1. A tragédia abateu-se sobre os gregos como há um ano caiu sobre os portugueses. O flagelo do fogo é um inferno que leva tudo à frente deixando um rasto de destruição e morte por onde passa. Ao vermos as imagens do fogo na Grécia, onde dezenas de pessoas morreram, recordamos Pedrógão Grande ou o 15 de outubro de 2017, em que a região Centro ardeu um pouco por todo o lado. Ao vermos a tragédia grega recordamos o cheiro a terra queimada dos fogos que varreram a nossa região. E choramos! Choramos em memória dos que morreram nas nossas aldeias indefesas, dos que pereceram à força bruta das chamas, e por quem nada fizemos. Por quem nada fazemos. Porque passado um ano de lágrimas e desassossego, de solidariedade intensa e dor envergonhada, tudo continua na mesma nas nossas terras, nas nossas aldeias e vilas queimadas onde ainda sentimos o cheiro lúgubre dos corpos mas onde adiamos intervir, salvar, dar futuro… Que país é este que tanto fala de prevenção, mas nada prevê nem responsabiliza, solidário, mas que, enterrados os corpos, se acotovela para sacar algum subsídio, que aproveita o flagelo para fazer a casa de campo, que mente em nome dos euros oferecidos para acalmar consciências.

2. Mas se na Grécia esta é a pior vaga desde 2007, com focos de incêndio a chegarem a zonas turísticas junto ao mar, no norte da Europa, e nomeadamente na Suécia, nunca se viu nada assim. Milhares de hectares ardem de forma continuada numa floresta impenetrável, autóctone, extensa e normalmente húmida, na região ártica, fria por definição, e onde o fogo, supunha-se, nunca seria um problema… É com surpresa que vemos os meios portugueses irem socorrer as florestas suecas e é inacreditável ver como a vaga de calor se estende por toda a Europa continental em contraste com o que se passa na Península Ibérica. O anticiclone dos Açores tem estas consequências surpreendentes e inesperadas.
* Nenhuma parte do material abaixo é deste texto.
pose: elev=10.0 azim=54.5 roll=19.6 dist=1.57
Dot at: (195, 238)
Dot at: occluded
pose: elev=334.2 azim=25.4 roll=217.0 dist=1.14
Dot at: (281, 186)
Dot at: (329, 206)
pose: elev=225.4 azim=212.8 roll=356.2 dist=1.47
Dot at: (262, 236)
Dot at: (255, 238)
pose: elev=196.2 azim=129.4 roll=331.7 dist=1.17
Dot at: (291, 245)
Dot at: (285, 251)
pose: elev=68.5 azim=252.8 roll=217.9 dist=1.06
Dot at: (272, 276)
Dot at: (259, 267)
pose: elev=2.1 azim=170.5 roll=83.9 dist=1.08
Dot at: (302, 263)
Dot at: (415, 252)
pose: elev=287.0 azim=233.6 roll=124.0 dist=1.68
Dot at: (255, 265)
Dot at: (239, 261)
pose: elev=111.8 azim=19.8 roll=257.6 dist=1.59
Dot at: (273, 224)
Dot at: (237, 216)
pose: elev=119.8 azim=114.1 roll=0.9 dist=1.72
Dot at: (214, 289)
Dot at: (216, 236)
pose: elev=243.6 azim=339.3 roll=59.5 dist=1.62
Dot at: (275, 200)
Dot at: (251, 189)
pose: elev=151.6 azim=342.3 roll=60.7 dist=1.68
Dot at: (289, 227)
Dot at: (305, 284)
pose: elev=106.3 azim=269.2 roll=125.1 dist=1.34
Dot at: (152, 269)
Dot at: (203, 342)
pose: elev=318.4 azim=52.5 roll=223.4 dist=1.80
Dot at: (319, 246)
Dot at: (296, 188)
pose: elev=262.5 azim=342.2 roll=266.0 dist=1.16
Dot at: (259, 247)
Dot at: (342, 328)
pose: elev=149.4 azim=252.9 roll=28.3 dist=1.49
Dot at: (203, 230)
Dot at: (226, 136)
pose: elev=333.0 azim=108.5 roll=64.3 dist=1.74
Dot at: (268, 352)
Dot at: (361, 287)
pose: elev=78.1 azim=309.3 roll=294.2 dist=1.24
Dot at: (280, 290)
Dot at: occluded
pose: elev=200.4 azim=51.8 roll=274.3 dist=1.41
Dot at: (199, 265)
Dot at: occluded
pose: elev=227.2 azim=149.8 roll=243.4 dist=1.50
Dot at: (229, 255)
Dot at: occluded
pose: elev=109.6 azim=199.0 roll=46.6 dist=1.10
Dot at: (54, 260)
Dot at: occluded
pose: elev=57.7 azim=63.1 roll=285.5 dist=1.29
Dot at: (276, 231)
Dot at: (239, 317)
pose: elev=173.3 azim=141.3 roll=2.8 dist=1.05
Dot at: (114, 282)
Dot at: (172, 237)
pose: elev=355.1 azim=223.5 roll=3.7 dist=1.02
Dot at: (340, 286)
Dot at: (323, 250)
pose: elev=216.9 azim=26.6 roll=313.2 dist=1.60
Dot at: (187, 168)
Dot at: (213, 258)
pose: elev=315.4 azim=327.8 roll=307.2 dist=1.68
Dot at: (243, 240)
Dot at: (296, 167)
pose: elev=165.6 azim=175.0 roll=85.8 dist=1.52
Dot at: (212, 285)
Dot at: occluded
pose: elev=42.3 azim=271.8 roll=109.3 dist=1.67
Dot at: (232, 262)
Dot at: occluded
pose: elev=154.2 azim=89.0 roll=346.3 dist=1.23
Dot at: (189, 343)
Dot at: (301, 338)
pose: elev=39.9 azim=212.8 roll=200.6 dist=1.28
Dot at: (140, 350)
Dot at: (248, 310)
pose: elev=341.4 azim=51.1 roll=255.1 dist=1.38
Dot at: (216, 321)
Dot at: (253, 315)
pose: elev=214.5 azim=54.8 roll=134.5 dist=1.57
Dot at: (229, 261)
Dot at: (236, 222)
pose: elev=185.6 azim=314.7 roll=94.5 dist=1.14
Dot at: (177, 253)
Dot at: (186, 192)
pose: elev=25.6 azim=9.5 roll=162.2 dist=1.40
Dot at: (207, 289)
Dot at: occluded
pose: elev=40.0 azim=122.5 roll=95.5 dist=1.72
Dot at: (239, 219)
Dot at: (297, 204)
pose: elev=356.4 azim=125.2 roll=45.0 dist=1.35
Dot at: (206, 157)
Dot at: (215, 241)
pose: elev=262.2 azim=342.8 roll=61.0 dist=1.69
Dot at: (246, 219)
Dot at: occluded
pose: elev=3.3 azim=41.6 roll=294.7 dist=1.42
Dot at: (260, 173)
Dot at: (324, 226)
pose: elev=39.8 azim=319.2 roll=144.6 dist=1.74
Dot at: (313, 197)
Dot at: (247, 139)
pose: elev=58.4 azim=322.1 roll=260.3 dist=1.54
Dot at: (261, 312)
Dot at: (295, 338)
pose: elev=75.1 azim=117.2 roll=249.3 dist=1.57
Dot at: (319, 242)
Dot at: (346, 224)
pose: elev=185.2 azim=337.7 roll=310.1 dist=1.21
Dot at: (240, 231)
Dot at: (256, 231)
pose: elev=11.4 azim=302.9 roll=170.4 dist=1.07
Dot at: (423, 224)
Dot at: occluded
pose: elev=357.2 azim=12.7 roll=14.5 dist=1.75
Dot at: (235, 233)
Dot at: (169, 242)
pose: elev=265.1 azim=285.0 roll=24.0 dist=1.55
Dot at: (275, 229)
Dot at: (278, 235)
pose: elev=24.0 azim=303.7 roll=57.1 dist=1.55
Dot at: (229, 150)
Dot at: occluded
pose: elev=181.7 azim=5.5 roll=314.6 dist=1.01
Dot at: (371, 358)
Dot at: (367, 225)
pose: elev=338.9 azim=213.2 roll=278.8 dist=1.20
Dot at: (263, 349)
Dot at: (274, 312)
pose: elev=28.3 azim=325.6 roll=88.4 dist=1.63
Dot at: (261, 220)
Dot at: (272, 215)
Como facilmente se percebe, os fogos na Suécia evidenciam que a pacóvia e habitual afirmação de que os incêndios são “tudo mão criminosa” é uma patranha – há fogo-posto às mãos de criminosos e doentes, mas há, fundamentalmente, fogos por acidente, incúria, abandono do campo, despovoamento, desleixo ou porque as altas temperaturas mirram a natureza e qualquer faísca (natural ou provocada) pode causar uma ignição e um incêndio. E há sobretudo alterações climáticas, com o aquecimento global e fenómenos extremos, de consequências, todavia, imprevisíveis, mas que contribuem para o degelo polar e as temperaturas anormalmente elevadas como as que nos surpreendem na Suécia. Ou as secas prolongadas, como a que vivemos em Portugal no ano transato. Ou, no inverso, cheias intensas e em zonas menos habituais.

Entretanto, e enquanto o anticiclone dos Açores nos impede de disfrutar das condições meteorológicas habituais para a época, de calor intenso, percebemos que afinal a falta de meios de combate a incêndios é um problema comum a qualquer país, porque para combater o fogo os meios são sempre escassos. Esperemos que o verão, que entre nós ainda nem começou, seja suficientemente húmido para não sofrermos de novo com o flagelo dos fogos, porque o propalado planeamento foi diminuto, a prevenção é conversa e a limpeza do mato por decreto pouco travará perante o estado de despovoamento e abandono do mundo rural.